Le corollaire de la peur est évidemment l’échec. Et son essence est fondamentalement systémique. Si les filles ont peur de tomber, de ne pas y arriver, c’est parce qu’on le leur a appris. A l’école, lorsqu’on apprend que le « masculin l’emporte sur le féminin » (comment ne pas y comprendre « les garçons l’emportent sur les filles » ?), à la maison lorsqu’on est moins conciliante avec une fille qui court partout, dans la rue, au travail, dans l’espace public, partout.

8% des peurs sont absolument infondées. Et donc, dans 92% des cas, on a peur pour rien. L’humoriste Kee-Yoon Kim le raconte parfaitement dans son nouveau spectacle (écrit spécifiquement pour toute personne féministe ayant de l’humour).

Maya Angelou, poète et activiste américaine, a évidemment la réponse. Elle a écrit ces vers « pour tous les enfants qui sifflotent dans le noir en refusant d’admettre qu’elles et ils ont sacrément la frousse ».

« Les fauves rugissants et les animaux gluants ? Ils ne me font pas peur.

Les garçons de ma classe qui tirent sur ma tignasse ? Ils ne me font pas peur.

Être seule, le soir, dans ma chambre plongée dans le noir ? Cela ne me fait pas peur du tout. »

« La vie ne me fait pas peur » peut se lire à n’importe quel âge par toute personne qui aime qu’on « célèbre le courage en chacune de nous, jeunes et vieilles ». Ce qu’Angelou réussi parfaitement dans ce poème est de décrire la performativité des discours sur la peur. On a peur parce qu’on nous enseigne à avoir peur. Et son livre poétique pour enfants est la cure dont nous avons besoin. A tout âge.

▸ **Objectif de l'exercice**
Reprenez, s'il vous plaît, le texte sur la peur et le poème de Maya Angelou, en le prolongeant après sa dernière phrase.

▸ **Données fournies**
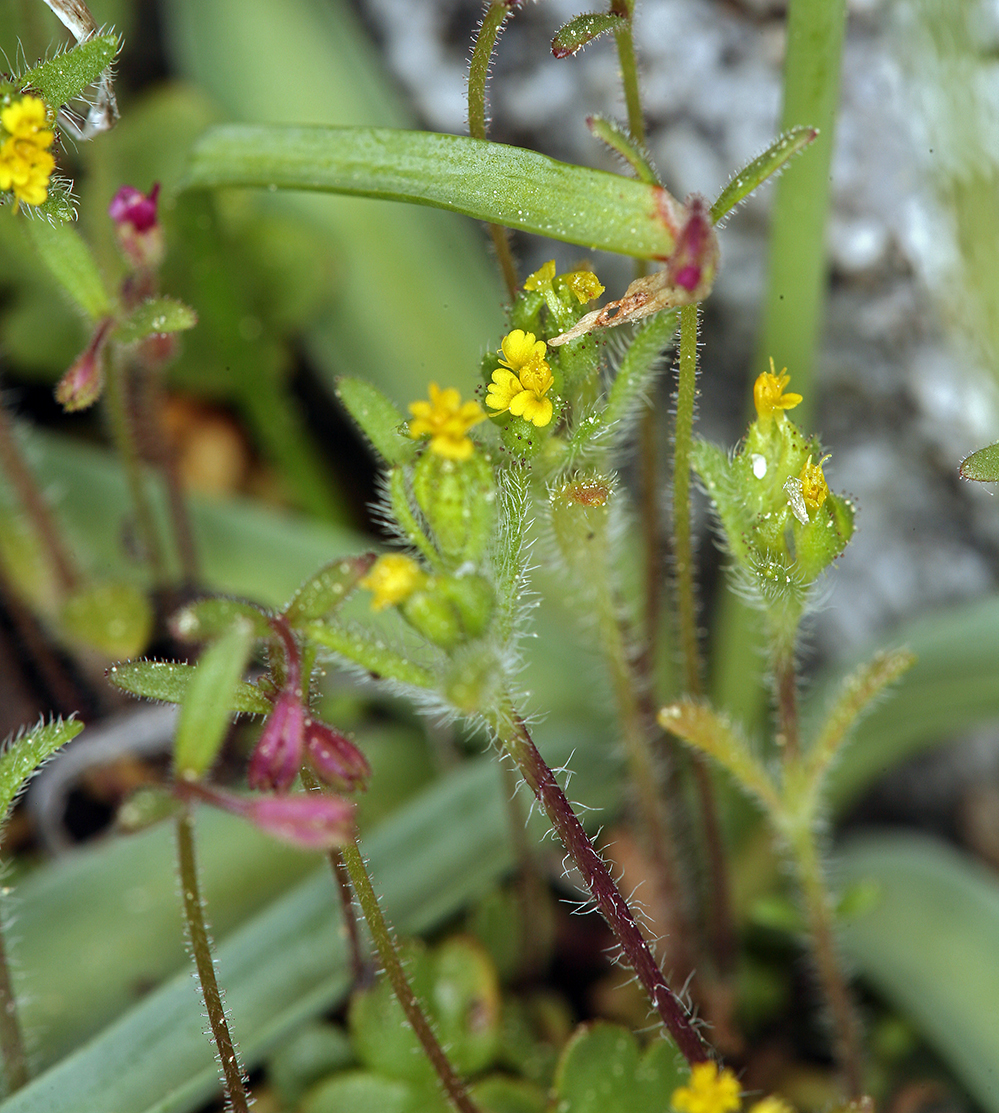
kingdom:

▸ **Réponse rédigée**
La poésie en général d’ailleurs. Ecrite par les femmes, surtout. Plus que de faire de la politique, parfois. « Il semblait plus important de travailler en politique. Pour être d’ordre public. C’est Olga, une amie russe de l’autrice Anaïs Nin qui lui explique pourquoi elle s’est longtemps détachée de la poésie pour être journaliste politique. Anaïs Nin lui répond : « Mais comment peux-tu déterminer ce qu’est d’ordre public? Tu le définis comme le fait d’adopter un système politique plutôt qu’un autre, et de convertir tout le monde à cela. Mais le mois prochain, le système est corrompu et se désintègre. » (Journal (IV) 1944-1947) cet échange avec Olga. Alors que la journaliste, du fait des événements qui animent alors l’URSS, considère son travail comme vain, elle s’interroge sur l’essence de l’intérêt poétique. « Mais la poésie est en cause, elle aussi. Elle nous donne la force et la confiance indispensables pour combattre, pour endurer. Ne pensez-vous pas que vos poèmes donnaient aux ouvriers autant de volonté de vivre que des slogans politiques ? ». « Il faut bien que quelqu’un, lui répond Nin, fournisse l’oxygène pour contrebalancer les horreurs créées, inventées par les politiciens pour leur propre glorification (…) ».

Aussi, lorsqu’on a reçu le premier recueil de poèmes de Kiyémis, A nos humanités révoltées, nous savions que nous tenions un manifeste politique entre les mains. Et pour cause. Dans son poème, «Les Négresses sales », la jeune poète afro-féministe (et parfois contributrice à notre newsletter) clame :

« Regarde-nous danser,

Prendre

Toute la place.

Célébrer nos souffrances.

Glorifier nos résistances.

Raconter nos histoires.

Inoubliables.

 

Regarde-nous.

Dompter le vent.

Remplacer le ciel.

Regarde-nous.

Renverser le monde.

Et Devenir…

Devenir le centre de l’univers. »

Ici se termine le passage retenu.